## [Aim of the exercise]
Lines with the word "Priority" in them are the ones to copy from the records.
== Extracted material
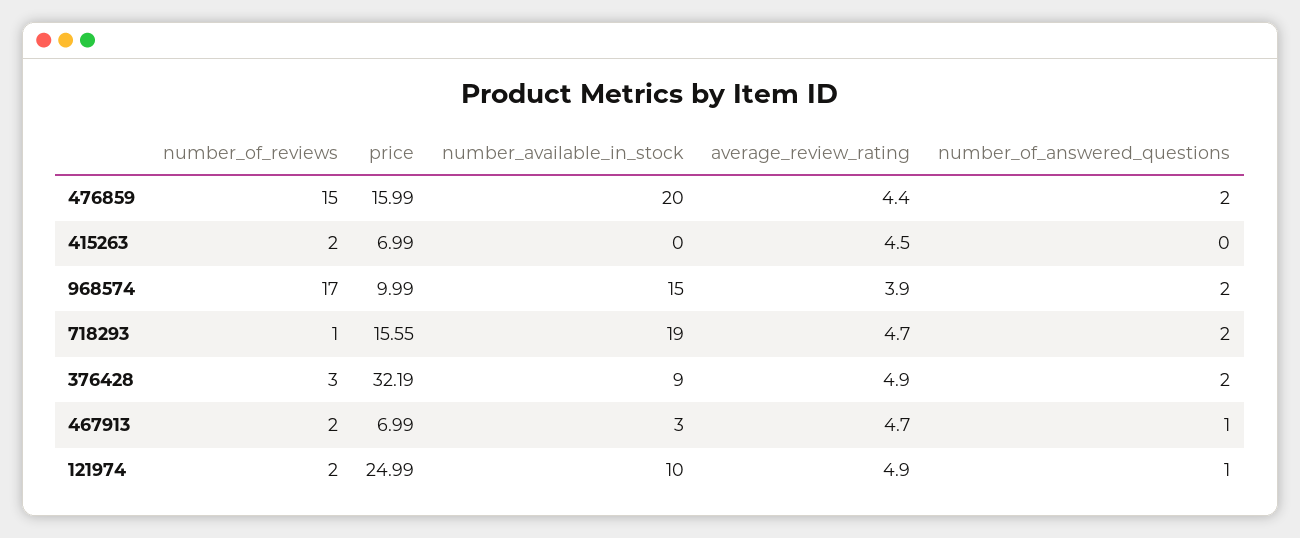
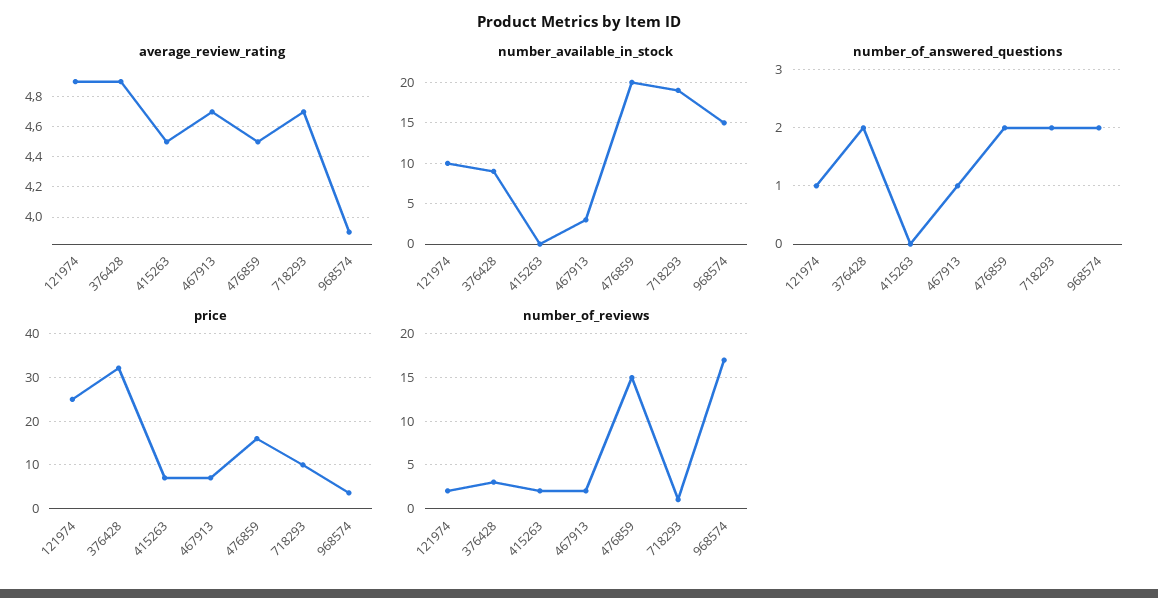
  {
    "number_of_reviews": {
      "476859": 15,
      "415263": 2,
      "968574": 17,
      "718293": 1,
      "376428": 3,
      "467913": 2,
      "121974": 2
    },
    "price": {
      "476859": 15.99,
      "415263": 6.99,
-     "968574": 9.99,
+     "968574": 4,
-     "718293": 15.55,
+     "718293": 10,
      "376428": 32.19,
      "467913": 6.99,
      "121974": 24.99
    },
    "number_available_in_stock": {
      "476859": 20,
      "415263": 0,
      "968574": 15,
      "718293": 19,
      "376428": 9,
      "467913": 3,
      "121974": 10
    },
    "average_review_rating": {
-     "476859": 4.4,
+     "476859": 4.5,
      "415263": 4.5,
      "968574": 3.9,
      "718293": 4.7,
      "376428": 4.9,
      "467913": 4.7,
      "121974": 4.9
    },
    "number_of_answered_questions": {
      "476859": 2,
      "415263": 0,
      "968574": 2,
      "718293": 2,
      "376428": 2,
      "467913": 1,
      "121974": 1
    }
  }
====
== Extracted material
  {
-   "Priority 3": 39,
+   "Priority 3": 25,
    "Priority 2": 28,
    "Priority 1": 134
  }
====
## [The completed task]
-   "Priority 3": 39,
+   "Priority 3": 25,
    "Priority 2": 28,
    "Priority 1": 134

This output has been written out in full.